Fairness entlang der Wertschöpfungskette ist euch sehr wichtig. So habt ihr mit den Landwirten langfristige Lieferverträge und Fixpreiszusagen. Wie funktioniert das in der Praxis?

1991 haben Bauern, Handwerker, Händler und Verbraucher den Märkischen Wirtschaftsverbund gegründet. 2006 habe ich daraus die Initiative fair&regional gestartet. Kernstück sind die runden Tische, welche es in unterschiedlichen Konstellationen gibt – Getreide, Milch, Kartoffeln, Gemüse, Groß- und Einzelhandel. Es gibt Partner- und Produktsiegel, die Transparenz versprechen. Die Beteiligten eines Wertschöpfungskreislaufes setzen sich zusammen und sprechen über ihre Wahrnehmung von gegenseitigem Handeln und Fairness. Preise, Mengen, Qualitäten, Planungen und Wettbewerbssituationen werden transparent besprochen.

Am Ende gibt es dann eine anonyme Abstimmung dazu. Ein runder Tisch sieht z.B. so aus: 12 Bauern, 3 Bäcker, 1 Mühle. Wichtig ist uns allen die langfristige Kontinuität. Seit mehr als 25 Jahren beweisen wir, dass das auch in der Praxis sehr gut funktioniert. Also: Regionalität, Transparenz, Solidarität, Verbandsbioware, bevorzugte Abnahme, Preise über dem allgemeinen Marktniveau, Darstellung sozialer und ökologischer Maßnahmen und Entwicklung.

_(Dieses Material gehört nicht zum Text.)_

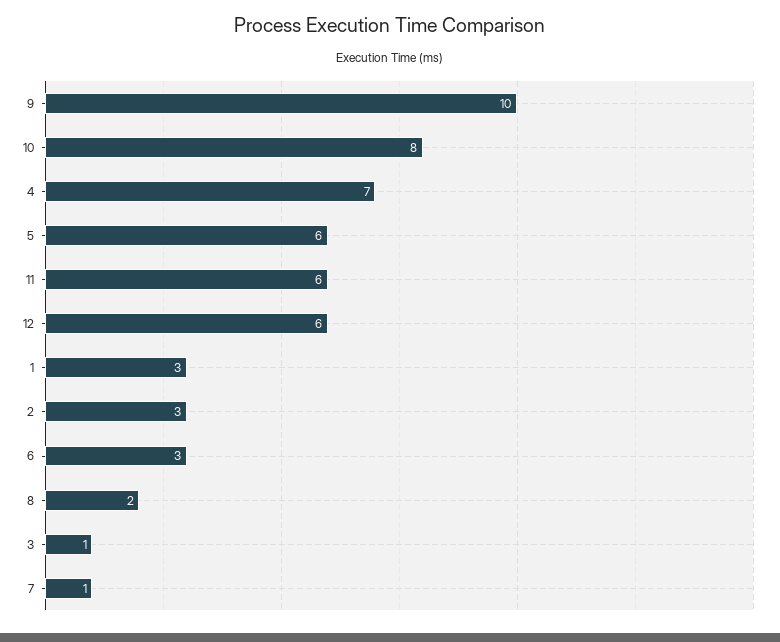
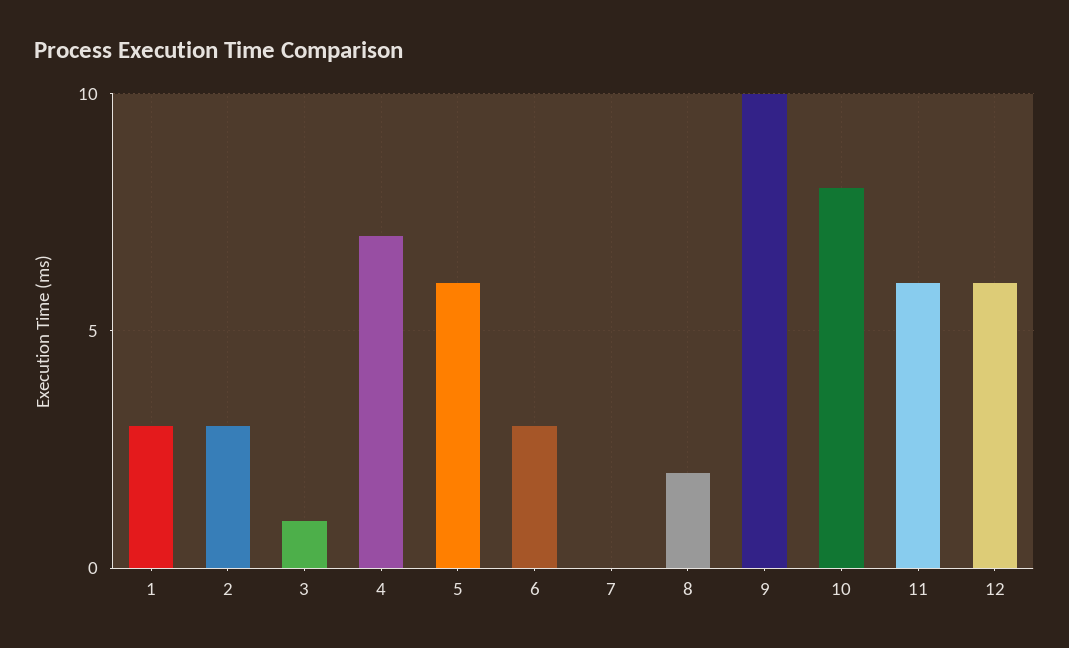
  {
    "9": 10,
    "10": 8,
    "4": 7,
    "5": 6,
    "11": 6,
    "12": 6,
    "1": 3,
    "2": 3,
    "6": 3,
    "8": 2,
    "3": 1,
-   "7": 1
+   "7": 0
  }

Die Leser finden hier unsere Grundsätze im Märkischen Wirtschaftsverbund.

Beim Backen ist das Ruhen des Brot-Teiges sehr wichtig. Foto: Märkisches Landbrot

Beim Backen ist das Ruhen des Brotteigs sehr wichtig. Foto: Märkisches Landbrot

Joachim, du erzählst beim BiolebensmittelCamp im Rahmen der „Local Heroes – Impulse aus Berlin-Brandenburg“, wie fairer Handel geht. Kannst du uns jetzt schon einen Punkt nennen, der für fairen Handel entscheidend ist, aber den die wenigsten überhaupt wissen?

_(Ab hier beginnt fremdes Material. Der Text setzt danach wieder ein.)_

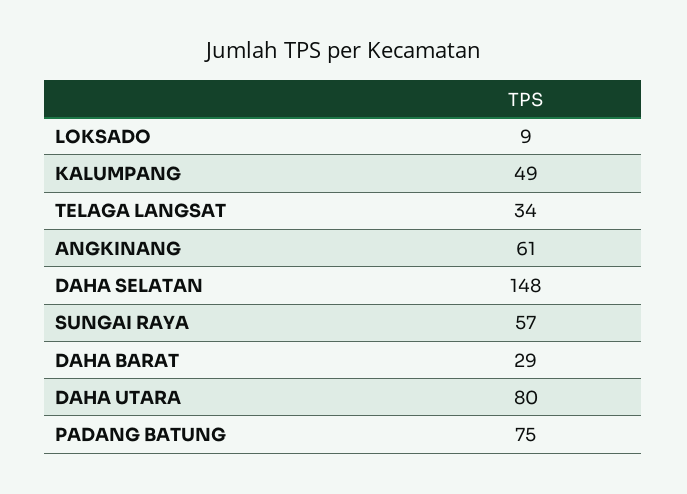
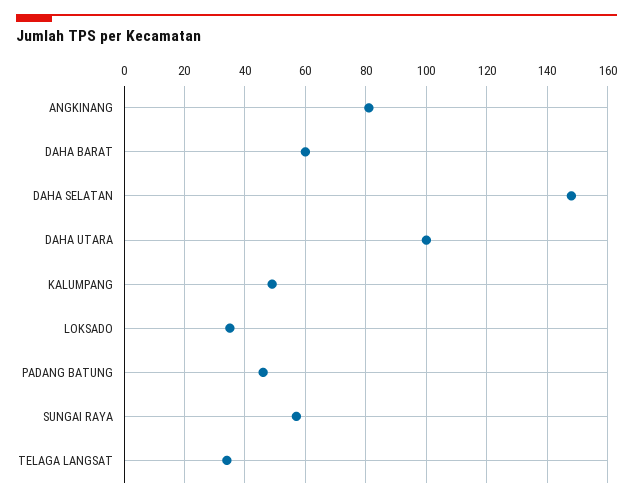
  {
-   "LOKSADO": 9,
+   "LOKSADO": 35,
    "KALUMPANG": 49,
    "TELAGA LANGSAT": 34,
-   "ANGKINANG": 61,
+   "ANGKINANG": 80,
    "DAHA SELATAN": 148,
    "SUNGAI RAYA": 57,
-   "DAHA BARAT": 29,
+   "DAHA BARAT": 60,
-   "DAHA UTARA": 80,
+   "DAHA UTARA": 100,
-   "PADANG BATUNG": 75
+   "PADANG BATUNG": 45
  }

Die gegenseitige Wahrnehmung und der Wille zum assoziativen Handeln sind ausschlaggebend. Assoziation ist ein Begriff, den auch Rudolf Steiner benutzt. Er kommt aus dem Lateinischen und bedeutet „verbinden, vernetzen“. In der Alternativ- und Biobewegung haben wir immer integral, brüderlich, vernetzt gedacht. Diese Netzwerkbildung und Solidarisierung haben uns erfolgreich und groß gemacht.

Gemeinsam sind wir stark! oder „Leut’, halt’s zsamm!“

Also immer in Netzwerkstrukturen denken und handeln. Den eigenen kleinen Vorteil gegen das Gemeinsame zurückstellen. Gegen die kleinbürgerliche Isolierung des Großkapitals – basisdemokratisch! Konkrete Verbindlichkeiten entlang des gesamten Wertschöpfungskreislaufs festlegen. Transparent bleiben und die Bilanz an der Gemeinwohlökonomie sowie EMAS-Ökobilanz-orientiert.

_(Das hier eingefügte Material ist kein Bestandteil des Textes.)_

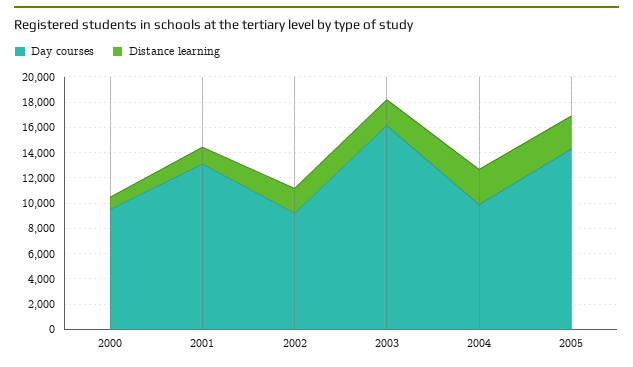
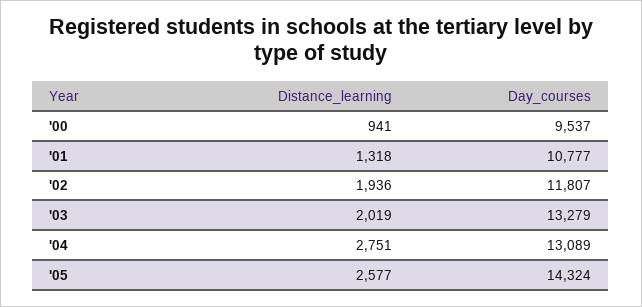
  {
    "Day courses": {
      "2000": 9537,
-     "2001": 13000,
+     "2001": 10777,
-     "2002": 9000,
+     "2002": 11807,
-     "2003": 16000,
+     "2003": 13279,
-     "2004": 10000,
+     "2004": 13089,
      "2005": 14324
    },
    "Distance learning": {
      "2000": 941,
      "2001": 1318,
      "2002": 1936,
      "2003": 2019,
      "2004": 2751,
      "2005": 2577
    }
  }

Joachim Weckmann, Geschäftsführer Bäckerei Märkisches Landbrot. Foto: Märkisches Landbrot

Joachim Weckmann, Geschäftsführer Bäckerei Märkisches Landbrot. Foto: Märkisches Landbrot

Zum Abschluss noch die Frage aller Fragen: Welches Brot isst du am liebsten?

Mein Favorit ist unser Früchtebrot, 50 Prozent Dinkelvollkorn und 50 Prozent eingeweichte Früchte und Nüsse.

Vielen Dank, Joachim Weckmann, dass du deine Erfahrung mit uns teilst. Wir freuen uns auf ein gemeinsames, assoziatives BiolebensmittelCamp!